-- GIVEN PASSAGE --
=-=-=-=-=
Ten people witness an accident and they all think: “someone will get help”. The likelihood that anyone in the group will get help is low. That phenomenon is heavily discussed in social psychology. Like it, there is a conversational fallacy that has witnessed an increase in recent years: people should stop taking things so seriously.
A Google search returned over 1.3 billion results on the statement. Elbert Hubbard said: “Do not take life too seriously. You will never get out of it alive.” In this age of social media, is it hard to not take life too seriously, or is it rather taking words too seriously that is the problem? Hard to say. Something read is often internalized. Once that happens, we use the glue we call thinking to adhere meaning to it not derived from the reading, but from the internalization. Nothing wrong with that. However, where the issue becomes problematic is it begins to be reinterpreted from person to person not from its original form, but from the regards noted in an answer; this is the online equivalent of sitting in a group and passing a secret along the line to see what the message is when it reaches the last person.
If a person was raised in the brutal climate of African tribal ethnic cleansing, their view of issues may be centered in their surviving memories and struggles throughout. In contrast, a person raised in a suburb in the United States may have a perspective that deals in inequalities, and social issues they have no real experience on, but have read plenty about. When each of those two persons reads a post in a social media outlet, their interpretation will be in part based on those views of how and where they were raised, cultural interpretation of issues, internal familial trauma/discord, and their particular life situations to name a few. Their response will come plagued with their respective background. It is impossible to understand any one person in a world of so many known and unknown divisive subjects like cultural diversity, racial divide, political squabbling, socioeconomic statuses, numerous religious views and interpretations, and personal tribulations.
Conversation in relation to understanding do not complement one another. In the same fashion, it would be prudent to note that in social media as well as other social interactions like text messaging, will be all but incomprehensible without a form of explanation from the originator(s). Just because two things are related it doesn’t mean they cause or are results of one another. It would be ignorant to demand or expect tolerance in a format that is by itself bereft of rules. There are conversational rules, but everyone doesn’t know what they are in the same way that persons throw etiquette out of a dinner by putting their elbows over a table during a banquet or reading texts in the middle of a physical conversation during the same. Yet, it would be just as problematic to dissect any one comment by the mere convention of thinking or listening. There is just too much we do not know about what is contained in the original statement. Still, we demand understanding simply because a subject appears to be simple and straight-forward based on all things known, felt, and lived by the interpreter; how inconsequentially disparate a statement to say understanding any particular subject is simple.
The aforementioned Elbert Hubbard is regarded as also having said: “He who does not understand your silence will probably not understand your words.” Silence is no friend of the 21st century. Social media has become this era’s Platonic marketplace in or by a society that by mere sharing brings about social contemplation of matters at times foreign to the reader. It is in this sense that social media is the forefront of promoting knowledge of matters experienced or thought about by others. It is in no sense to be derived that social media or online forums carry any scientific validity to comments therein; this is also true of forums opened by intellectuals and actual members of the scientific community. While a sentiment certainly is shared by a view, opinion, or finding, it becomes the responsibility of otherwise totally irresponsible persons to understand the meaning based on the speaker. However, this seldom happens. What happens, as explained, is that there is an internalization of what is seen/read/heard and once that is done, the scientific validity disappears; after all thoughts are not inherently peer-reviewed by the scientific community before having been posted -most times.
=-=-=-=-=
-- RECORD EXCERPTS --
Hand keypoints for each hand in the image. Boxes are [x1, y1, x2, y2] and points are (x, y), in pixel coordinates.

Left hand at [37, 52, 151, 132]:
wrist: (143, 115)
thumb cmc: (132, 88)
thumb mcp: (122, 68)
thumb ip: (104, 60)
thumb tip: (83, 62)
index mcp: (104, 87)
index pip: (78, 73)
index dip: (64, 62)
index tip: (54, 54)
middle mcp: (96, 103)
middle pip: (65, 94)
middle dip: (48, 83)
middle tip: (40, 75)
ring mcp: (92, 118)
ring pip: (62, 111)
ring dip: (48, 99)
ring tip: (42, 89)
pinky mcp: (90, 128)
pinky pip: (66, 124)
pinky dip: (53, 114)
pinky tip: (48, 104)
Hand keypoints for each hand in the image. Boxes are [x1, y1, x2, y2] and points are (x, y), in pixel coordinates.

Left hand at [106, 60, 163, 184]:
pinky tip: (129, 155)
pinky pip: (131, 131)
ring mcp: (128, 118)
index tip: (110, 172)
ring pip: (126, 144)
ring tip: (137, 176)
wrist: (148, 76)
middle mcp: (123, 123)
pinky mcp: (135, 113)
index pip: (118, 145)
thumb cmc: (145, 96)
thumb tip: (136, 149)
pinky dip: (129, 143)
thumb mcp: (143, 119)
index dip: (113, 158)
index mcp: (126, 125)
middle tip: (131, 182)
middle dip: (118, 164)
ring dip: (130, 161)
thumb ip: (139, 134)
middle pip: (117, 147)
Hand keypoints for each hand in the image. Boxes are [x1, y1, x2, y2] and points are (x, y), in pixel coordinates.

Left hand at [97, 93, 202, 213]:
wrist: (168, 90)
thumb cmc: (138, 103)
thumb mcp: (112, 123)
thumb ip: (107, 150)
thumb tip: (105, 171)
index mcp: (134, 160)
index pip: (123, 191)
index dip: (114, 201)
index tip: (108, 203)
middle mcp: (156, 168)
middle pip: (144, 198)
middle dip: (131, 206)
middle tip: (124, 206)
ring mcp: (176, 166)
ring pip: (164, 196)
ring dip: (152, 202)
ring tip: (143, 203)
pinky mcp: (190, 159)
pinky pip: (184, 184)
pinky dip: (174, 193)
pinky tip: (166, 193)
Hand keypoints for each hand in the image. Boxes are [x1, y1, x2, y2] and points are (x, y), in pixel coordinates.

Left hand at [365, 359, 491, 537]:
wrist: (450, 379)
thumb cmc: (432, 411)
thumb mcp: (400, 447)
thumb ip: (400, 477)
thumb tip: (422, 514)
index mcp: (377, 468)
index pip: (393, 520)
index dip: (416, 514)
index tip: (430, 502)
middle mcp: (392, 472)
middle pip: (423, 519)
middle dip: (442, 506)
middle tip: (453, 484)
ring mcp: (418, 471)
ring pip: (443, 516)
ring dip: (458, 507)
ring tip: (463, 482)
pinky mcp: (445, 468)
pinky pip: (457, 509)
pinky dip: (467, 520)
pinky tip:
=-=-=-=-=
-- PROBLEMS TO SOLVE --
(a) Write out the part of the essay on social media and understanding that opens with the words containing "A Google search" and closes with "the last person.".
(b) In the essay on social media and understanding, how many results did a Google search return for the statement that people should stop taking things so seriously?
The items after the essay on social media and understanding are separate material.

-- TASK-BY-TASK ANSWERS --
(a)
A Google search returned over 1.3 billion results on the statement. Elbert Hubbard said: “Do not take life too seriously. You will never get out of it alive.” In this age of social media, is it hard to not take life too seriously, or is it rather taking words too seriously that is the problem? Hard to say. Something read is often internalized. Once that happens, we use the glue we call thinking to adhere meaning to it not derived from the reading, but from the internalization. Nothing wrong with that. However, where the issue becomes problematic is it begins to be reinterpreted from person to person not from its original form, but from the regards noted in an answer; this is the online equivalent of sitting in a group and passing a secret along the line to see what the message is when it reaches the last person.

(b) Over 1.3 billion results.